═════ Fragmento del documento

35KM 275+
Aunque es una escuela, es una zona rural en África, los gallos comienzan a despertarnos desde temprano. Aunque es sábado en una escuela, es África y justo ese día han organizado una actividad de deporte y antes de las 6:00 ya hay niños por el cole. Algunos saben que hay dos extranjeros durmiendo en una de las aulas y se les escucha hablar al otro lado de los cristales. La noche ha sido muy ventosa, las ventanas son un conjunto de rectángulos de metal con cristal muy endebles y los sistemas para fijarlos están rotos en la mayoría, con lo que el viento los golpea constantemente, con el miedo a que se rompan los cristales. Al despertarnos vemos que la mayoría de las ventanas tienen los cristales rajados. Las puertas tampoco se sujetan, todas tienen una piedra en el suelo para frenarla, hay decenas de pupitres, a parte de un deterioro evidente, unos son de metal, otros de madera, otros sencillos, otros dobles, el contexto de pobreza se evidencia cuando no hay presupuesto para comprar una remesa igual para todos los alumnos de una sola clase.
Con la mirada desde el otro
lado de las ventanas de decenas de niños y niñas vamos recogiendo el
campamento, el suelo lleno de polvo y arena casi ha manchado más las cosas que
acampar en la reserva y de animales tampoco ha habido escasez, cucarachas,
arañas, grillos, algún ratoncillo y muchos mosquitos que nos acribillaron
durante la cena. Con casi todo recogido aparece Odirrile, el profesor de
informática que nos abrió y ofreció la clase. Nos desea un gran viaje, se queda
con nuestro contacto y se marcha con los alumnos a la actividad deportiva.

══════════
═════ Extractos de datos

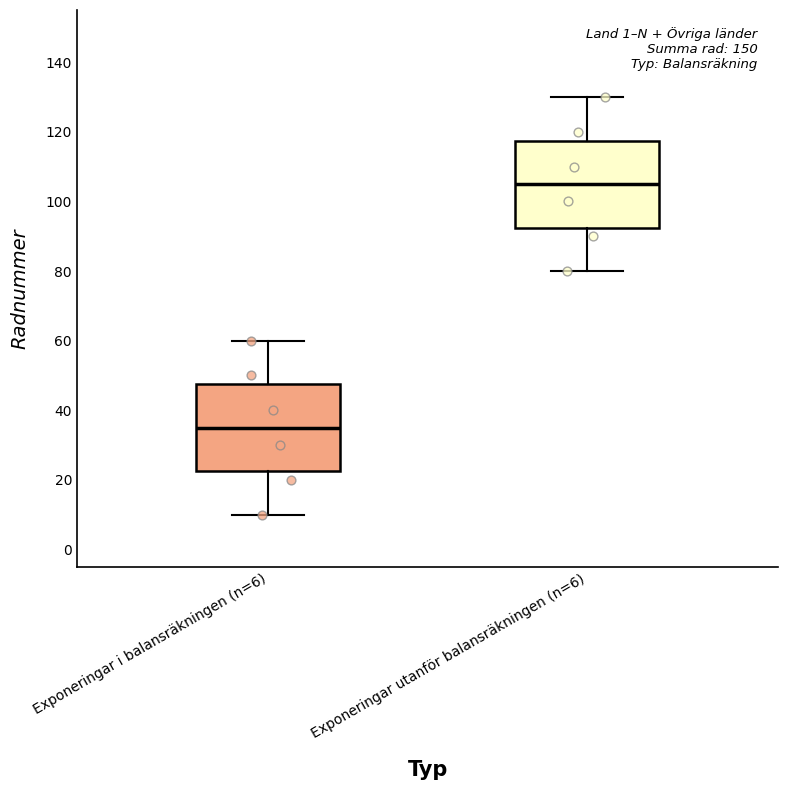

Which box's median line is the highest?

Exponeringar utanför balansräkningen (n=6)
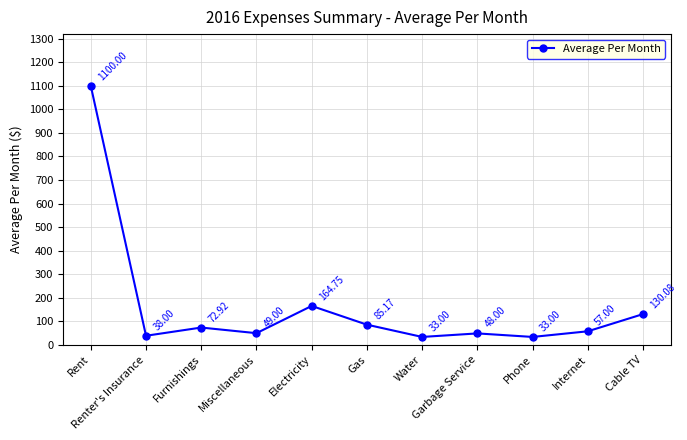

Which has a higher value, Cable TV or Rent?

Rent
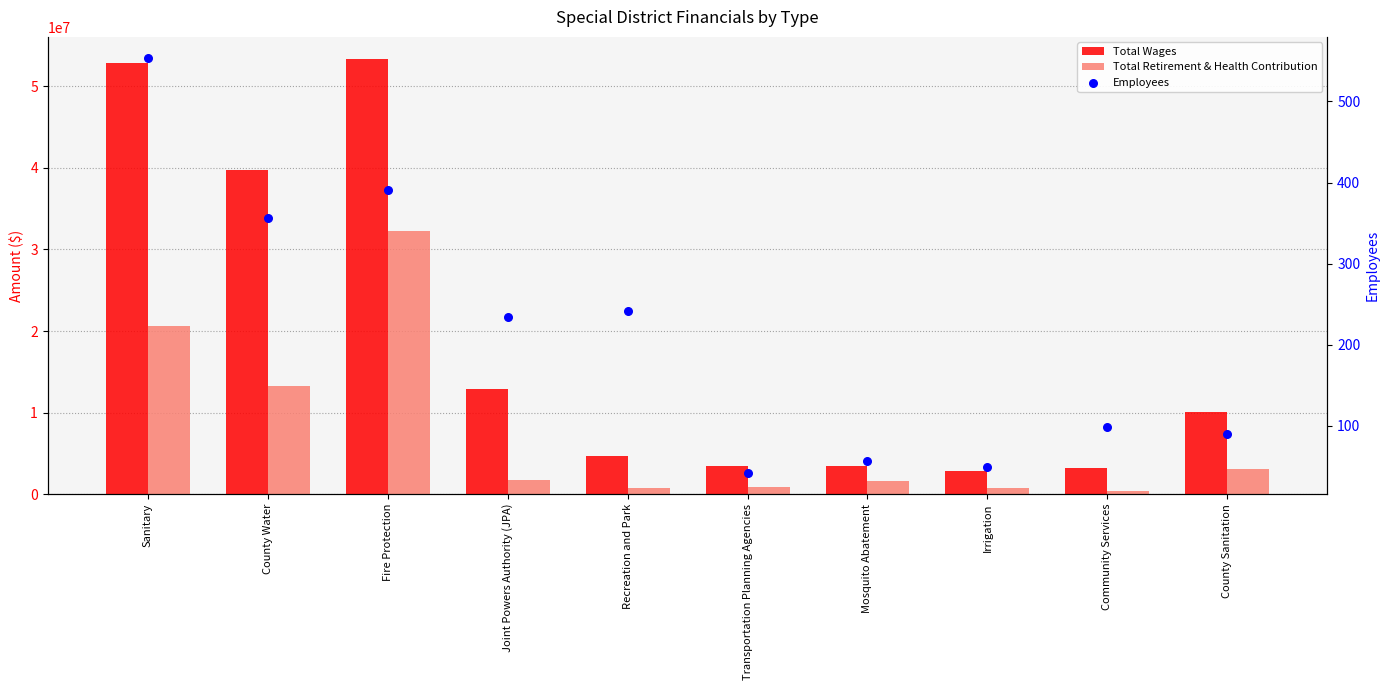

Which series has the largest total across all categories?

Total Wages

══════════

### Tarea
Responde, según el fragmento del documento:
1. ¿Qué han organizado en la escuela ese sábado?
2. ¿Qué tienen todas las puertas en el suelo para frenarlas?
3. ¿De qué materia es profesor Odirrile?
Los datos no intervienen en nada de esto.

### Tu solución
1. Han organizado una actividad de deporte.
2. Todas tienen una piedra en el suelo.
3. Odirrile es el profesor de informática.